§ **Work order**
Express the lines below as a JSON list of strings, one string per line, leaving out blank lines and the pictures.

--*--

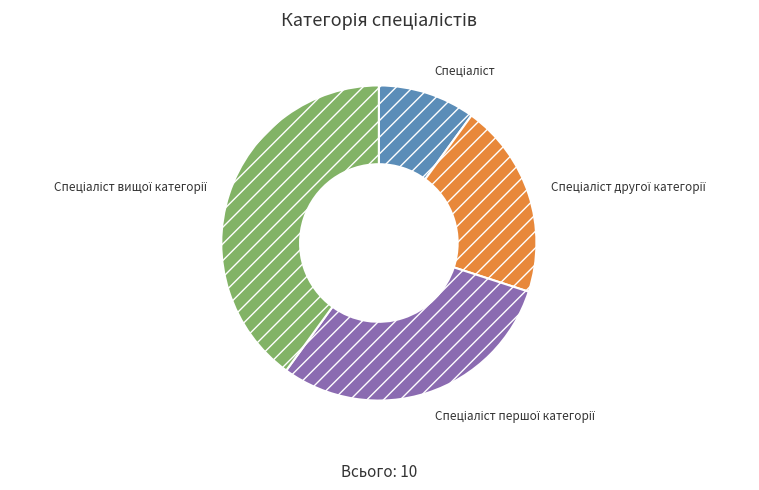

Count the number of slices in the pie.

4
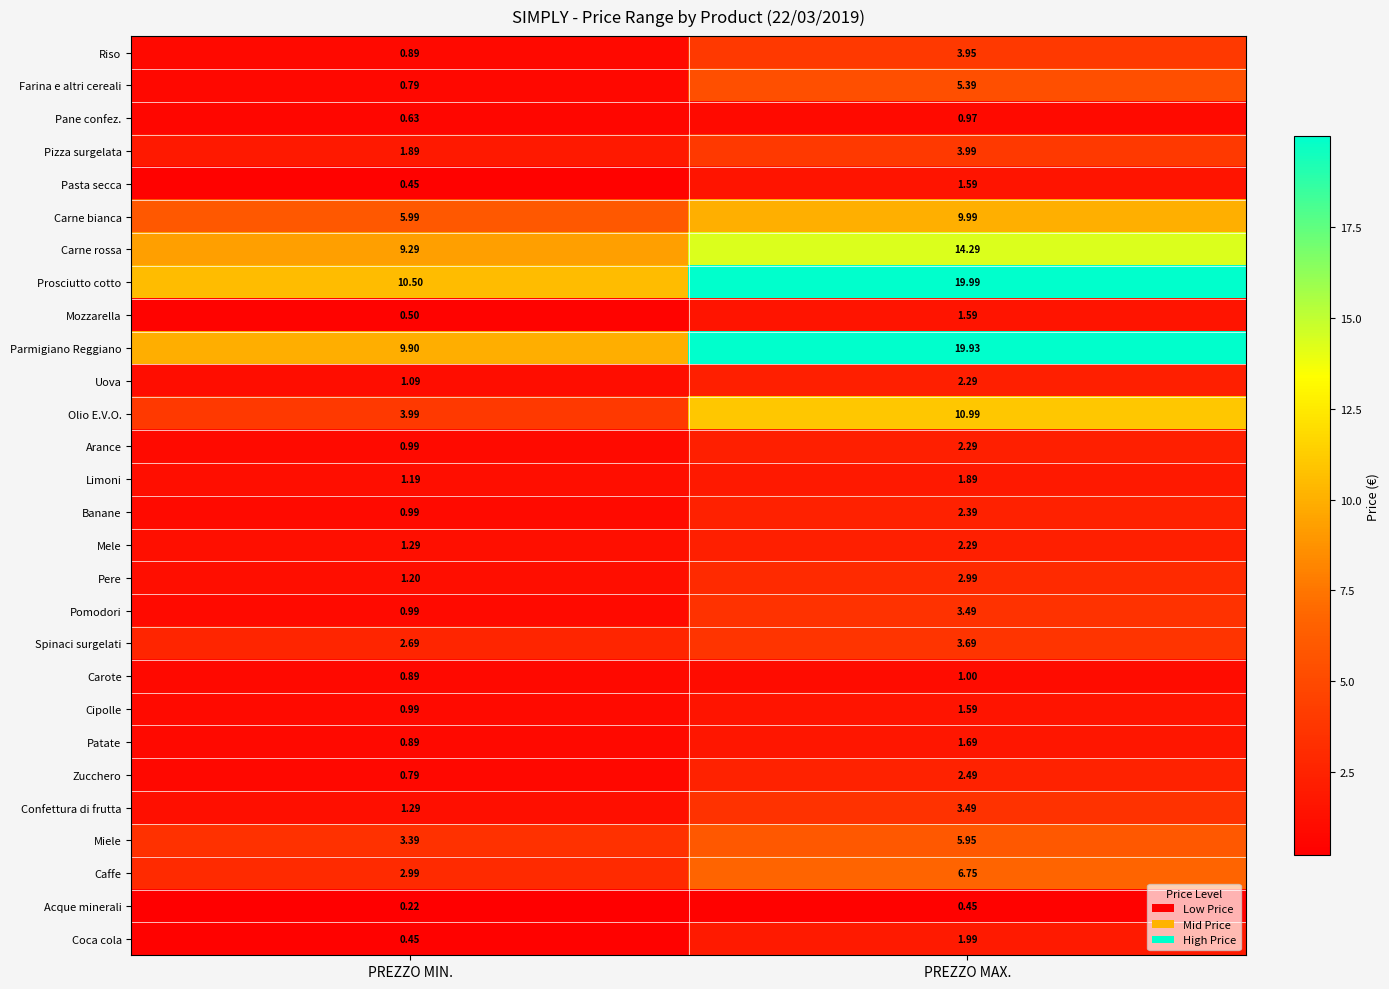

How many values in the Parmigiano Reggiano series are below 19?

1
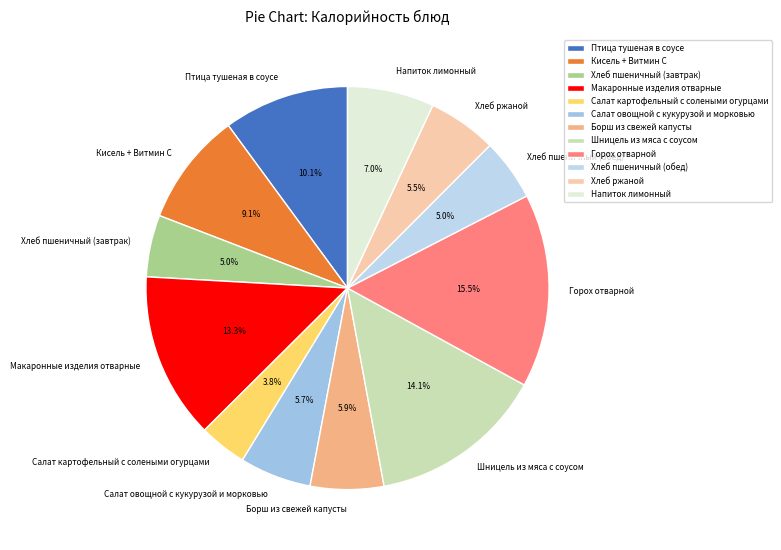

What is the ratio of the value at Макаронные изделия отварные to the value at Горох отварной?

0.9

--*--

§ **Written solution**
[
  "Count the number of slices in the pie.",
  "4",
  "How many values in the Parmigiano Reggiano series are below 19?",
  "1",
  "What is the ratio of the value at Макаронные изделия отварные to the value at Горох отварной?",
  "0.9"
]